Background
In a privatized large model system, to avoid external dependencies, reduce the risk of data leakage, and enhance controllability, the Embedding model is deployed locally. Additionally, a standardized interface service is implemented to support external systems in invoking the Embedding functionality via HTTP requests, with fault tolerance, scalability, and concurrency support.
Tech Stack Choice
FastAPI + Uvicorn + EmbeddingModel (e5-large)
Project Structure (Local Embedding Model Wrapped with FastAPI)
embedding-service/
│
├── app/
│ ├── main.py # FastAPI entry point
│ ├── model.py # Model loading
│ ├── schemas.py # Input/output schemas
│ ├── router.py # Model routing
│ ├── services.py # Request services
│ └── config.py # Configuration
│
├── requirements.txt
└── run.sh
Detailed Explanation
config.py
Contains configuration settings for the embedding microservice, such as embedding_name, device, etc.
MODEL_NAME = "intfloat/e5-large"
DEVICE = "cpu" # Change to "cuda" if you have a GPU
router.py
Defines API routes for the model: /embed, /embed_batch
router = APIRouter()
@router.get("/")
def root():
return {"message": "Welcome to the E5 Embedding Service!"}
@router.post("/embed", response_model=EmbeddingResponse)
def embed(request: EmbeddingRequest):
vector = embed_query(request.text)
return {"vector": vector}
@router.post("/embed_batch", response_model=BatchEmbeddingResponse)
def batch_embed(request: BatchEmbeddingRequest):
vectors = embed_batch(request.texts, is_query=request.is_query)
return {"vectors": vectors}
main.py
The local embedding model API interface, following the OpenAI API style at api/v1/embeddings
from fastapi import FastAPI
from .router import router
app = FastAPI(title="E5 Embedding Service")
app.include_router(router, prefix="api/v1/embeddings")
model.py
Embedding model structure.
from .config import MODEL_NAME, DEVICE
class EmbeddingModel:
def __init__(self):
self.model = SentenceTransformer(MODEL_NAME, device=DEVICE)
def embed_query(self, text: str):
# ⚠️ E5 requires adding a prefix
text = "query: " + text
return self.model.encode(text, normalize_embeddings=True).tolist()
def embed_passage(self, text: str):
text = "passage: " + text
return self.model.encode(text, normalize_embeddings=True).tolist()
def embed_batch(self, texts: list[str], is_query=False):
...
).tolist()
# Singleton (to avoid reloading multiple times)
embedding_model = EmbeddingModel()
schemas.py
Defines the input/output schemas for the Embedding model.
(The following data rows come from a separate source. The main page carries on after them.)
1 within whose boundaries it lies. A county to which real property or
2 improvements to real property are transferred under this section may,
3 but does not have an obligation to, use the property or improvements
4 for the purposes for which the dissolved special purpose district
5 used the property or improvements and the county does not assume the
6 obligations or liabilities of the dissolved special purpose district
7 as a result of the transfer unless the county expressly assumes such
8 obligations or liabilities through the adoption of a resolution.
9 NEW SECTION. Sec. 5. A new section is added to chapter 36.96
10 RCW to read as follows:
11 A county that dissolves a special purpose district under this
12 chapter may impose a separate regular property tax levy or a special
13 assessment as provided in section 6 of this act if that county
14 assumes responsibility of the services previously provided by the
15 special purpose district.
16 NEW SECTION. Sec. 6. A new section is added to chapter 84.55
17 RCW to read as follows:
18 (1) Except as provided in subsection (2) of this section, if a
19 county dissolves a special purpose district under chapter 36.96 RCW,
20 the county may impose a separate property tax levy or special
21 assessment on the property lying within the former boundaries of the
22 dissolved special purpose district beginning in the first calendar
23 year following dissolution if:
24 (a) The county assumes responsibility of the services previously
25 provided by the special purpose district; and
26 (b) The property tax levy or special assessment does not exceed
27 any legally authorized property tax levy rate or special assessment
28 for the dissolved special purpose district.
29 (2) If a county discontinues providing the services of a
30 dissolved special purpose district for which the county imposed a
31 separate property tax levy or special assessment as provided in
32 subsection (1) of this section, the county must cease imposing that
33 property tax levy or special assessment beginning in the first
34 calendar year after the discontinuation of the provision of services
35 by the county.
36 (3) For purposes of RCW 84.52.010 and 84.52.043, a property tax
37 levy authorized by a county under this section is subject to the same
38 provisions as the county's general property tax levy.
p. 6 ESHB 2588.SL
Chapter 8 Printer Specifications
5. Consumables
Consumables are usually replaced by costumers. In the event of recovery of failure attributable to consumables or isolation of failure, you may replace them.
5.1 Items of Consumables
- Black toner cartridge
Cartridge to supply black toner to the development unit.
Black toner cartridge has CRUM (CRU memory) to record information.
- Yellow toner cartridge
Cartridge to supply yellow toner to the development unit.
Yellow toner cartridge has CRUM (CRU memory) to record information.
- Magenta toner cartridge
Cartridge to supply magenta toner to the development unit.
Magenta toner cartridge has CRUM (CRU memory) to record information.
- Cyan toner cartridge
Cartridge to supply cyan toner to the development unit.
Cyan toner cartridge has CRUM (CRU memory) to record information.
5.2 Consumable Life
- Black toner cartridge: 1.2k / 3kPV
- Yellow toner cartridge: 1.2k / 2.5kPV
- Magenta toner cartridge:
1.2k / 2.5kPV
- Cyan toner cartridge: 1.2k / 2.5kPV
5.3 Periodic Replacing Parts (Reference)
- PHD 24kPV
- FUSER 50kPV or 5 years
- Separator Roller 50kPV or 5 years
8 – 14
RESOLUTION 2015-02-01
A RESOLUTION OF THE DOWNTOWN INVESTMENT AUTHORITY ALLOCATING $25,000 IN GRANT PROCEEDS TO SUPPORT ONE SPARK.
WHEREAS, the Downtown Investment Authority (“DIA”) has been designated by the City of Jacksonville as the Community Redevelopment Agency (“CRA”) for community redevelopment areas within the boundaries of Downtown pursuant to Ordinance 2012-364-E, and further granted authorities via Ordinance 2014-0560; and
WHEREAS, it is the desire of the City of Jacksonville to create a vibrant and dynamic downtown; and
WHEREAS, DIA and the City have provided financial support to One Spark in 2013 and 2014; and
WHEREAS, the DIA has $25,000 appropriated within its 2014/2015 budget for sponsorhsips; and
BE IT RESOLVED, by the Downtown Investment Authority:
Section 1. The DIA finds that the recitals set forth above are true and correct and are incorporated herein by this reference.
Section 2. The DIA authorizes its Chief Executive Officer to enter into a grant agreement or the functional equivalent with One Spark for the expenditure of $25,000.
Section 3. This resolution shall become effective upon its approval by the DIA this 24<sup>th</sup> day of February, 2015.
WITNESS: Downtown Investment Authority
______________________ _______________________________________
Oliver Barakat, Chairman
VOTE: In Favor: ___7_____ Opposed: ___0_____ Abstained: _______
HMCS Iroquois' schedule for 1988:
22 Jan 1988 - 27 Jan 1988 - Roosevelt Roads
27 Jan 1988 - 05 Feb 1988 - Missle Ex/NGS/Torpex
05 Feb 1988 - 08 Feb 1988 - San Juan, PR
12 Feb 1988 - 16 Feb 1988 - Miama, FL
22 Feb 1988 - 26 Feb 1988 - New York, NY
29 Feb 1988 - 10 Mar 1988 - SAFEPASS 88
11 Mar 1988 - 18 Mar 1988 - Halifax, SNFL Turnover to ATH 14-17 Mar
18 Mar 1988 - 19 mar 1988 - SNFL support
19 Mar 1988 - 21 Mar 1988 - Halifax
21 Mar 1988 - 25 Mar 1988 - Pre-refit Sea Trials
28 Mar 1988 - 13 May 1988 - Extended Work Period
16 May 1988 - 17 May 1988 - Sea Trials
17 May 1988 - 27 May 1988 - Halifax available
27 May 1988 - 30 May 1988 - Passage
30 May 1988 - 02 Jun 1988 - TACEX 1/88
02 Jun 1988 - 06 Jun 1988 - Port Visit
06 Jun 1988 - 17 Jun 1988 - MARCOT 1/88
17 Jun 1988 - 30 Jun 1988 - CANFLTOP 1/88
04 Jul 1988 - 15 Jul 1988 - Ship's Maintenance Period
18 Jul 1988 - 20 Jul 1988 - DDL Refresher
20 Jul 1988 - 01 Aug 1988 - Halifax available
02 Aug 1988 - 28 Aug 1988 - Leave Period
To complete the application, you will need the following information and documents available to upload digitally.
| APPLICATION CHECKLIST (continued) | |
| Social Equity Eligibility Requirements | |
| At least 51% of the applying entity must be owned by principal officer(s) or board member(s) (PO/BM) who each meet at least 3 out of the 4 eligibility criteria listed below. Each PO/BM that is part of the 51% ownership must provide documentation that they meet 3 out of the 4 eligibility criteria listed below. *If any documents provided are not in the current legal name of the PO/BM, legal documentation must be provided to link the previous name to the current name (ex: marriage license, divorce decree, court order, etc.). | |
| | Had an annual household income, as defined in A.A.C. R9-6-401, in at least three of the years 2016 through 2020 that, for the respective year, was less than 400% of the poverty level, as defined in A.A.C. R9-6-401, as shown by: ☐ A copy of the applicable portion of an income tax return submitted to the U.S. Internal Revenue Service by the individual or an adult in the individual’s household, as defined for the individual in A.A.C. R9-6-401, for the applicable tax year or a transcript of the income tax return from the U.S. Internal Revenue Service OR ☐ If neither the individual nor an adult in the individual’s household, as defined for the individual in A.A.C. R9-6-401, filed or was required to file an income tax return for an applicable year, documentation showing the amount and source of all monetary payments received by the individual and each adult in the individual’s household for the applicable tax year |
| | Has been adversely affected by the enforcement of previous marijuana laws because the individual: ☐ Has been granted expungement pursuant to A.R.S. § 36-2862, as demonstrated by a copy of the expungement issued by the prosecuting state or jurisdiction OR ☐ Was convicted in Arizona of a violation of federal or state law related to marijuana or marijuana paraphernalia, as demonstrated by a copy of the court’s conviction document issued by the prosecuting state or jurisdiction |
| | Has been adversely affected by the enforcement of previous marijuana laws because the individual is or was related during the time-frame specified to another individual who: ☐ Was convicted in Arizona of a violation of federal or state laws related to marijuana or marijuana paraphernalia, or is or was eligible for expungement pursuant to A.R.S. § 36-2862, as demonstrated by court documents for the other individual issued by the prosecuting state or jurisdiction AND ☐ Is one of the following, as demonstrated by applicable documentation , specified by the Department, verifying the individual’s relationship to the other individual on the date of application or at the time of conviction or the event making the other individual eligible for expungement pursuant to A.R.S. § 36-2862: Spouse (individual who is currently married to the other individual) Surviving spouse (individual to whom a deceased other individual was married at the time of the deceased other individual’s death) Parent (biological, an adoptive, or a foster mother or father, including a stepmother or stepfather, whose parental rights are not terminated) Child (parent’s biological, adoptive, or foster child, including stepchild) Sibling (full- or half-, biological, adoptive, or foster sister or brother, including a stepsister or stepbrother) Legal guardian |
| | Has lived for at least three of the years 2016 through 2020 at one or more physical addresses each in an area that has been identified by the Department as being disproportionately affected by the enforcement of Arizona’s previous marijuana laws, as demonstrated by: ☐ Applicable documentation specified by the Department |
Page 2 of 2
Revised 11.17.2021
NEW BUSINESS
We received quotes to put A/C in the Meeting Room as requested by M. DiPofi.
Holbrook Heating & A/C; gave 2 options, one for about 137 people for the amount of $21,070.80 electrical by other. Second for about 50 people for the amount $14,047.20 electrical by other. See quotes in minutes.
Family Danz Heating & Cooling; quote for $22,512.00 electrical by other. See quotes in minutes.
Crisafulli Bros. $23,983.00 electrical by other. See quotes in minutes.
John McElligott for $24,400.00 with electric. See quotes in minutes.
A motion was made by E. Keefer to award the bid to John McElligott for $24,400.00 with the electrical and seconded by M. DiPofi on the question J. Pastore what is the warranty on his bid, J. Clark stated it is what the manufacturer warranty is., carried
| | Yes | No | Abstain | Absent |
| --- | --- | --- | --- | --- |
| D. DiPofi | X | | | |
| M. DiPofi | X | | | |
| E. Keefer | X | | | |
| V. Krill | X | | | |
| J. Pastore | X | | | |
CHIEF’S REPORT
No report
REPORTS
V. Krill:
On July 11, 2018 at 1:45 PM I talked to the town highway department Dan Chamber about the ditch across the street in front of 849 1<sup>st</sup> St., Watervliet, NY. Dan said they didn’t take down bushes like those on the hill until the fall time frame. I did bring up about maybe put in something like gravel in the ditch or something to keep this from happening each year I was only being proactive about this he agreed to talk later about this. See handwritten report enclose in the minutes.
from pydantic import BaseModel
from typing import List
class EmbeddingRequest(BaseModel):
text: str
class BatchEmbeddingRequest(BaseModel):
texts: List[str]
is_query: bool = False
class EmbeddingResponse(BaseModel):
vector: List[float]
class BatchEmbeddingResponse(BaseModel):
vectors: List[List[float]]
services.py
Defines embedding model request methods.
from .model import embedding_model
def embed_query(text: str):
return embedding_model.embed_query(text)
def embed_passage(text: str):
return embedding_model.embed_passage(text)
def embed_batch(texts: list[str], is_query: bool = True):
return embedding_model.embed_batch(texts, is_query)
run.sh
Command to start the project with Uvicorn for faster startup:
uvicorn app.main:app --reload
Summary
In local model deployment, whether it’s the Embedding model, reranker model, or local LLM model, the project structure remains consistent. This article focuses on explaining the differences in each component.
Future Work
The next step will cover high concurrency modules, which I will discuss in future articles.